Sponsors (5)
The bill improves safety, donor protections, and federal oversight/traceability for donated human remains and parts, while imposing new compliance costs on institutions and registrants and introducing privacy and federal–state coordination risks.
Students, medical/dental/mortuary schools, and hospitals will have clearer standards for handling donated bodies and parts, reducing safety and biohazard risks.
Donors and their families will receive stronger protections and clearer rules on consent, provenance documentation, and disposition, increasing transparency and respect for donor wishes.
Taxpayers, state governments, researchers, and regulators will gain a federal registration/inspection regime and standardized recordkeeping/reporting that improves oversight, traceability, and data collection on for‑profit dealers and research materials.
Schools, hospitals, nonprofit programs, and small for‑profit registrants will face new administrative and compliance costs (documentation, labeling, training, inspections) plus registration/renewal fees and potential fines, increasing operating expenses.
State governments and registrants may encounter regulatory complexity and coordination burdens because the federal regime could overlap with existing state disposition and anatomical gift laws.
Donors and their families may face increased privacy risks if labeling or records include names and addresses unless regulations tightly limit personally identifiable information.

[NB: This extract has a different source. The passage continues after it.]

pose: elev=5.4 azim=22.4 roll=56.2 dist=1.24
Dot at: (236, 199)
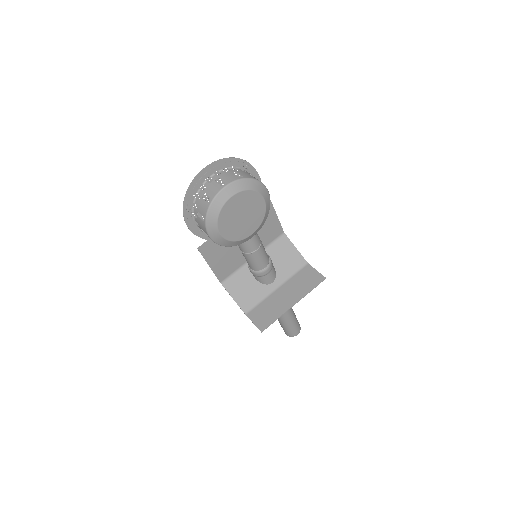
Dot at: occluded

Based on analysis of 2 sections of legislative text.
Establishes federal requirements for donation, transfer, registration, recordkeeping, disclosures, permissible uses, and HHS oversight of non‑transplant human bodies and body parts used for education and research.
Introduced April 2, 2025 by Gus Bilirakis · Last progress April 2, 2025
Creates a federal regulatory framework for donation, transfer, use, recordkeeping, and sale of whole human bodies and human body parts used for education, research, or advancement of medical, dental, or mortuary science when not intended for transplantation. It requires disclosures and documentation for donors and donor representatives, prohibits certain sales for profit except under a regulated registration regime, mandates institutional policies, training, record retention, reporting to HHS in certain cases, and gives the Secretary of Health and Human Services rulemaking and enforcement authority to implement the requirements and manage registrations for commercial sellers affecting interstate commerce.